The study says bullying is "more prevalent in single-sex schools . There are different kinds of pupil dynamics in single-sex schools that lend themselves to a greater risk of bullying overall".

It continued: "Overall, girls in all-girls' schools were more likely to report being bullied than girls in mixed schools at the ages of 14 and 16, and boys in all-boys' schools were more likely to report being bullied than boys in mixed schools at the ages of 15 and 16.

"We found evidence that all-girls' schools in particular may be very different environments from mixed schools in terms of bullying, and that there are different risks in these schools which are related to different types of bullying and at different ages when compared with mixed schools."

The study also found pupils attending schools with higher proportions of children getting free school meals were less likely to report being bullied, and especially unlikely to report name calling.

But pupils attending schools with more special needs pupils were more likely to report being bullied and especially likely to report being called names. The researchers found being from a poorer home does not make children more likely to be bullied.

"An increased likelihood of bullying for pupils in schools with more pupils with (special needs) is of some concern, and may indicate that more attention needs to be paid to these pupils as potential victims," the report suggested.

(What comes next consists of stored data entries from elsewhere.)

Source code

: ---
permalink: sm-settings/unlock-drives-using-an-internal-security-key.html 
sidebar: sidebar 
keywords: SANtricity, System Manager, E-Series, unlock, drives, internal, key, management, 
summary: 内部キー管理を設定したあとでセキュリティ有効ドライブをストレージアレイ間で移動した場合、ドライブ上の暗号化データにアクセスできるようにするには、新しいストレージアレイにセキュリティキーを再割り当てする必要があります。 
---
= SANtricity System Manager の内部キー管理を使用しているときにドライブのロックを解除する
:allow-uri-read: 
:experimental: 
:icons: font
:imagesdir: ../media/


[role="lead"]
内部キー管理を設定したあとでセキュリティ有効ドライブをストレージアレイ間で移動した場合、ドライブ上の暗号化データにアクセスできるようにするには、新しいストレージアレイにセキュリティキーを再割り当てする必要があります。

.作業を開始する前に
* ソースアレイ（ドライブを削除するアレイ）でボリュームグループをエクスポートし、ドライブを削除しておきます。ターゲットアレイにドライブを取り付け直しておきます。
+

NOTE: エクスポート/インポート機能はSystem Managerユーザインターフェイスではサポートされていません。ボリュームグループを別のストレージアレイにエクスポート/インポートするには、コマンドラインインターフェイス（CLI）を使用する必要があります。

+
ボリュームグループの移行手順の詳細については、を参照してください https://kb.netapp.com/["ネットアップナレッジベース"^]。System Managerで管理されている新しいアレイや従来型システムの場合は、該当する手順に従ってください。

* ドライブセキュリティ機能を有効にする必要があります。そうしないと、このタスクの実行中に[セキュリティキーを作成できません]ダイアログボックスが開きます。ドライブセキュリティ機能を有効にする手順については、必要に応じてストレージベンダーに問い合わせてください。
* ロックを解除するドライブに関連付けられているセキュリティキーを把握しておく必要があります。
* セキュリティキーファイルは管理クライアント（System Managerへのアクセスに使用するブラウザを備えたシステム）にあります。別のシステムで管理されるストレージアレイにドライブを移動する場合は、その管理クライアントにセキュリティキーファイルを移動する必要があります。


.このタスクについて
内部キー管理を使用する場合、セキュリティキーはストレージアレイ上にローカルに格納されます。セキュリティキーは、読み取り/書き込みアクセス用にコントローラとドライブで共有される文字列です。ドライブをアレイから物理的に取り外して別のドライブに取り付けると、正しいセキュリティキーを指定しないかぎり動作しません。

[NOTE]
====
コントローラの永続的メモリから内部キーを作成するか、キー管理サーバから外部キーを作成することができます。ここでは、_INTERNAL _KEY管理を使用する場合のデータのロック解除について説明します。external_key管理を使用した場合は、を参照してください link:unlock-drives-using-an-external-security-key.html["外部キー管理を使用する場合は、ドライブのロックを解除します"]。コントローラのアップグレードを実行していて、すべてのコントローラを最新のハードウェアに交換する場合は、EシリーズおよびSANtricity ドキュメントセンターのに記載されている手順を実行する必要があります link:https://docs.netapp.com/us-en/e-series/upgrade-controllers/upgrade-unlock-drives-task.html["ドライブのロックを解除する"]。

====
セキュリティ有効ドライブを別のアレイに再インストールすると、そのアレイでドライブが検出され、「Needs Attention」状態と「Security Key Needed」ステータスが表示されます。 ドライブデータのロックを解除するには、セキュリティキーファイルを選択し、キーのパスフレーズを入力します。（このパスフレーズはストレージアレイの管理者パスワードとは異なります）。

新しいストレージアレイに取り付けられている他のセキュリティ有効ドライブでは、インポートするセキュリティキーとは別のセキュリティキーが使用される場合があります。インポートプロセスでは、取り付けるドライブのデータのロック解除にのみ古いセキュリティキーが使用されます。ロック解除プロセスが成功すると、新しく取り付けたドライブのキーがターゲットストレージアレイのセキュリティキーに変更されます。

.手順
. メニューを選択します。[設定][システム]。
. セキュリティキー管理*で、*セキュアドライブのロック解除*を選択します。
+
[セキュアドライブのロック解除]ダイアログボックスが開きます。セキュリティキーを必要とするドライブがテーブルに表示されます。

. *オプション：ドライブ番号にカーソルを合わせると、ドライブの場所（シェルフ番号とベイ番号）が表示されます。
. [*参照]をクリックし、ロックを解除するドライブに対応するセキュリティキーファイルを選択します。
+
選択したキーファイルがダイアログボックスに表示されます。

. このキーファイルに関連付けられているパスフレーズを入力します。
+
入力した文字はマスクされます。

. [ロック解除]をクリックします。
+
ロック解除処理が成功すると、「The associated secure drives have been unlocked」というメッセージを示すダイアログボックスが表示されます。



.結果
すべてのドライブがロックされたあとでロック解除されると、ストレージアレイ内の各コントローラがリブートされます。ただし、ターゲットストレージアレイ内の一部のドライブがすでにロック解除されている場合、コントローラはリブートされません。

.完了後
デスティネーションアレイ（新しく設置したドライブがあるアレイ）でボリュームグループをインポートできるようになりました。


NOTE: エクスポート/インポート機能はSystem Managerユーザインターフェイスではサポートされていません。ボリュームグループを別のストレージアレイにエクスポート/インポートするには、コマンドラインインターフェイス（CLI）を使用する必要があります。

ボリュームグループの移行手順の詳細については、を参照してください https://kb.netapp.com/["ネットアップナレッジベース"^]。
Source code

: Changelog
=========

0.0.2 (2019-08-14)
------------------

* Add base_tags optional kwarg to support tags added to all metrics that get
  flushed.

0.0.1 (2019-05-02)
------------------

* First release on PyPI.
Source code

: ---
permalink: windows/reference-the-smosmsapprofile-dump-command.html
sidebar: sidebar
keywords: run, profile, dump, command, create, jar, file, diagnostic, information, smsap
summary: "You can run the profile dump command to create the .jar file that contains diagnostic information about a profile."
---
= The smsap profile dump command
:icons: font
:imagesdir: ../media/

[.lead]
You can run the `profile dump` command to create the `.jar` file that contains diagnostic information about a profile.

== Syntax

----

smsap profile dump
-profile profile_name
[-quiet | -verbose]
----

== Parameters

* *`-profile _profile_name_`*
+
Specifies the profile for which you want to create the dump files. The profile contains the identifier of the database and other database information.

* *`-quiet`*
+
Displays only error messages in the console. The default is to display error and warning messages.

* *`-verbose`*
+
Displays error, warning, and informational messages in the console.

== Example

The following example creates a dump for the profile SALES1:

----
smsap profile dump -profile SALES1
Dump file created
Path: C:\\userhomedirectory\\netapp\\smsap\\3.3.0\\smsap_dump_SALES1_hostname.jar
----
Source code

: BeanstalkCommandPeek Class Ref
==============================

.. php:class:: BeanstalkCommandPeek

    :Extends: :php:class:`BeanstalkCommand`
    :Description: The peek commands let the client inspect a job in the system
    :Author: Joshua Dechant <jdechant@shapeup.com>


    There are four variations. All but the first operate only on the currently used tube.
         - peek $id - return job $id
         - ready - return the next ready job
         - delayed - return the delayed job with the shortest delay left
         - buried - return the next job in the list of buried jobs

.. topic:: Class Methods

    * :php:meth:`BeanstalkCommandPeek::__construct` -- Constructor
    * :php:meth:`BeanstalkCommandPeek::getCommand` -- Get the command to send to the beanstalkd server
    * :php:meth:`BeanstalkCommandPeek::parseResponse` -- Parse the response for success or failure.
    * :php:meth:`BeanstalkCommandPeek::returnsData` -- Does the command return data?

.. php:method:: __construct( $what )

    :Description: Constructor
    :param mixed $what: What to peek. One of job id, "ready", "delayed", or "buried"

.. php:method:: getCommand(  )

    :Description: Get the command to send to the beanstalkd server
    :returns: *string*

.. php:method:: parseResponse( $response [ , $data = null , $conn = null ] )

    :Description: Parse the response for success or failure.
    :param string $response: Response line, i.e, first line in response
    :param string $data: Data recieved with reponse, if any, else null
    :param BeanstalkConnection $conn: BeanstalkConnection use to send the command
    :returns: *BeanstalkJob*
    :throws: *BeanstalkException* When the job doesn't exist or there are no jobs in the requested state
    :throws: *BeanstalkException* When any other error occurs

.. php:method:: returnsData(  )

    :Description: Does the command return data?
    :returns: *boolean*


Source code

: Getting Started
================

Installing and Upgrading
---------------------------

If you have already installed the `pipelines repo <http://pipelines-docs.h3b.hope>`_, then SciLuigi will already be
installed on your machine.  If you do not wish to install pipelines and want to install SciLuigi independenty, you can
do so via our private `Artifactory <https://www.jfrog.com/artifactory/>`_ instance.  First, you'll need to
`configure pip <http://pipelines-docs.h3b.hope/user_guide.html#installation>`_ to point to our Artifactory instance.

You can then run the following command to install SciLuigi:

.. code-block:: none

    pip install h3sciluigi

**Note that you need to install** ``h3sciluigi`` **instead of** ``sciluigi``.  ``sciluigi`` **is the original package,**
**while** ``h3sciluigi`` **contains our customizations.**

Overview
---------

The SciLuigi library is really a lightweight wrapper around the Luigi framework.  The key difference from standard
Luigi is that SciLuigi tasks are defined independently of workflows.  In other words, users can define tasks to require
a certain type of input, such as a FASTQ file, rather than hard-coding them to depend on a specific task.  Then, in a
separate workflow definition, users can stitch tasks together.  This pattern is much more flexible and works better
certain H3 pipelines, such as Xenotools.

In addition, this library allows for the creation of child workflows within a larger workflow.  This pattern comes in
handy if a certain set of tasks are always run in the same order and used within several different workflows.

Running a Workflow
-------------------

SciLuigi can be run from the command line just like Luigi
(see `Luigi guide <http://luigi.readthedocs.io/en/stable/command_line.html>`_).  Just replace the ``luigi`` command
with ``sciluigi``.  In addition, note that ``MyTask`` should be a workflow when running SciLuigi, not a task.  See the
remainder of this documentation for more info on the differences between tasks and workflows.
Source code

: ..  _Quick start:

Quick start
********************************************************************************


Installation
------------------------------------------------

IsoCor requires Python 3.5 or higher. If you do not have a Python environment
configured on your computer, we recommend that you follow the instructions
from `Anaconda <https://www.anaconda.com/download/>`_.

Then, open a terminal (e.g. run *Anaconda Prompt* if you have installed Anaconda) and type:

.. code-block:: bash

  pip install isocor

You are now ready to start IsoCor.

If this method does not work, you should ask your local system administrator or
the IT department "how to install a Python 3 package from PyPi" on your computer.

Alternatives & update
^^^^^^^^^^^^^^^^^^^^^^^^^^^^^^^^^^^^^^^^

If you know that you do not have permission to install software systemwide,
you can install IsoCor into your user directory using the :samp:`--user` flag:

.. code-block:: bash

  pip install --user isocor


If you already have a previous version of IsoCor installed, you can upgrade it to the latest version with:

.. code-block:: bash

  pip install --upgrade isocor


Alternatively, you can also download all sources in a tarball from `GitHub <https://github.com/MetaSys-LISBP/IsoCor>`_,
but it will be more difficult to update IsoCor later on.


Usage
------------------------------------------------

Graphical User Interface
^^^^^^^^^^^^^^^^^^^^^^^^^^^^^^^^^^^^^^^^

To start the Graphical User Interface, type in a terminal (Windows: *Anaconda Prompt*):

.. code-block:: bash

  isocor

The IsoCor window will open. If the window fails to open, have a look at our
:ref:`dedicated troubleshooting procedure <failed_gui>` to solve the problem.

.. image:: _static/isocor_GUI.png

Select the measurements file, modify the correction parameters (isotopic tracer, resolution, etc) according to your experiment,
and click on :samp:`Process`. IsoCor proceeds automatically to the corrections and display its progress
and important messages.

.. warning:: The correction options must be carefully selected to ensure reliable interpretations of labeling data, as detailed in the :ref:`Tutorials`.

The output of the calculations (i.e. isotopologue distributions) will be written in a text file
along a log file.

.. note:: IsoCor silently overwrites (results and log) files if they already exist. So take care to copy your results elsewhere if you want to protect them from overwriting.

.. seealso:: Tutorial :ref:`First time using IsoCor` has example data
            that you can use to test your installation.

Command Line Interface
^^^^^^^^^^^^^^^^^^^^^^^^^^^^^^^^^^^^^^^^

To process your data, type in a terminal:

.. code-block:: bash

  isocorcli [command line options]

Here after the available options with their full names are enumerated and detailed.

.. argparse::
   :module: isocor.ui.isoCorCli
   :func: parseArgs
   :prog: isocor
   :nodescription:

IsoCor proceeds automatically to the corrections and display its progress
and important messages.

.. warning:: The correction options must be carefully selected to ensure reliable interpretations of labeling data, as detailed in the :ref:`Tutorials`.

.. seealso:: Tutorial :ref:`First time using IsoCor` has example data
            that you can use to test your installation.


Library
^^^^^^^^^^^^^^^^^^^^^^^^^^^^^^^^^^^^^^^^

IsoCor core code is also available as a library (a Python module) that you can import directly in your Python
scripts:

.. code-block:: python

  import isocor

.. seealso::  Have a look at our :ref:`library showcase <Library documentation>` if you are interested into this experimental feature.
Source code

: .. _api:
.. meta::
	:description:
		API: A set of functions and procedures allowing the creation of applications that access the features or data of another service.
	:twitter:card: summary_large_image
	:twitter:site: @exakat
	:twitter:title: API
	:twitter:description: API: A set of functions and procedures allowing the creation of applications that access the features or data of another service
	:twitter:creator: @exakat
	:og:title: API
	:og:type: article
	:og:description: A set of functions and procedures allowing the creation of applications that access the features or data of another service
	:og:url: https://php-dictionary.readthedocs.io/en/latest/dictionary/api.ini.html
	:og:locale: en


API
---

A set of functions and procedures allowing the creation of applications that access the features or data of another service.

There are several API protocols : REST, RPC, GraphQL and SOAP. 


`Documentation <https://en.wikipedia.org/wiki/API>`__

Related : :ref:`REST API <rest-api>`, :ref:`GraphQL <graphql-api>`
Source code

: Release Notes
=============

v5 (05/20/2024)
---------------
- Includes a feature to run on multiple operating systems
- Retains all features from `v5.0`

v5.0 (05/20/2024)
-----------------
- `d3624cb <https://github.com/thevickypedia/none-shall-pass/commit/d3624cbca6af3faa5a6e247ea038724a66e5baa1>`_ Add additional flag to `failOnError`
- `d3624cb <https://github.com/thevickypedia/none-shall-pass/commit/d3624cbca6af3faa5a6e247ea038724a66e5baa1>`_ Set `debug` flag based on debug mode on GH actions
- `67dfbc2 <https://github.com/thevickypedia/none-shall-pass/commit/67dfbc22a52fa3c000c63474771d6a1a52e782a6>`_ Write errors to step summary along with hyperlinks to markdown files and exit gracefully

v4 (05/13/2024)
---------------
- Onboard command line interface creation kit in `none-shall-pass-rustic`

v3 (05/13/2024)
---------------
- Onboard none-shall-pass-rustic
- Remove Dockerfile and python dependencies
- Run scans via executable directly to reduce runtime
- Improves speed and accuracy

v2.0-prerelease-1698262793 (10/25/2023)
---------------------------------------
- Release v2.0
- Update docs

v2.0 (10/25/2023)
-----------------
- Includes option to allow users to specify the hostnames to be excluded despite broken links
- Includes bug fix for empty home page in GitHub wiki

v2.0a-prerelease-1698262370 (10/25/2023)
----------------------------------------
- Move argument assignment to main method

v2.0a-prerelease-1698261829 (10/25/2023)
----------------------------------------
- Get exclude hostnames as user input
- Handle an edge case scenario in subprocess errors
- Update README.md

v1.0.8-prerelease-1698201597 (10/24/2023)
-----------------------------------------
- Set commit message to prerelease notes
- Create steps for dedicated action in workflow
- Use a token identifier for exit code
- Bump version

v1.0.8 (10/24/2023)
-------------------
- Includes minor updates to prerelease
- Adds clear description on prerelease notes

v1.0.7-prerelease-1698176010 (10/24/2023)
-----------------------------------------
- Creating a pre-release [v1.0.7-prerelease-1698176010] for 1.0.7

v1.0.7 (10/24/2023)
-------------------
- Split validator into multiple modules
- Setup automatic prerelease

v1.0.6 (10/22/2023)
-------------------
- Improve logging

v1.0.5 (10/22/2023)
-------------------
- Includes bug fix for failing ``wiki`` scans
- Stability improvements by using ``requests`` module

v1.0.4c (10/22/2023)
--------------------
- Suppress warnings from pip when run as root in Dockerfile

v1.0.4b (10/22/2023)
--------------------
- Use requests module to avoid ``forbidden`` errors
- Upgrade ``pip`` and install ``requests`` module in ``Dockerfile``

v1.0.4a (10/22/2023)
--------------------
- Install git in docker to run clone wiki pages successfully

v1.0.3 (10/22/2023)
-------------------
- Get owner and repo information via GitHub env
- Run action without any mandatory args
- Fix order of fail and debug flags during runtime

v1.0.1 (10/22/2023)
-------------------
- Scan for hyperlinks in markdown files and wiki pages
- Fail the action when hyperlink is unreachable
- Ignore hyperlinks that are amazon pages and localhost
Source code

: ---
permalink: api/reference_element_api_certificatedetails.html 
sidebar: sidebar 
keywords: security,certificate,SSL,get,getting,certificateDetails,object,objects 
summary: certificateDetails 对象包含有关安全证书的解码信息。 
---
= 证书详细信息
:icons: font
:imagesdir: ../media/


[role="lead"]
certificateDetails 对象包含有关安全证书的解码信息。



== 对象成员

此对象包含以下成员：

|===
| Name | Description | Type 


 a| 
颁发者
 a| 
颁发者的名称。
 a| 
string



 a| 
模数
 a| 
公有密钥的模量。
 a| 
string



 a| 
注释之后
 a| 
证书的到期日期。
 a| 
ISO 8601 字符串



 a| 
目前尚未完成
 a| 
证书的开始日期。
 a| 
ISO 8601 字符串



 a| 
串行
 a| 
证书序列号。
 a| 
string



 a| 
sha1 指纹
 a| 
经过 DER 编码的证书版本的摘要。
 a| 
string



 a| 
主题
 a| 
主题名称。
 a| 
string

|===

"It may also indicate that these young people are potential perpetrators of bullying."

One headmistress of a girls' school commented: "I don't agree that girls' schools have problems with physical bullying. Girls are more subtle - they just exclude each other.

"They are also more likely to report bullying because they are more interested in relationships - friendships are hugely important and girls are much more sensitive. At single-sex schools, we have the advantage of focusing anti-bullying strategies much more specifically at one gender."

The researchers interviewed 15,500 children for the report.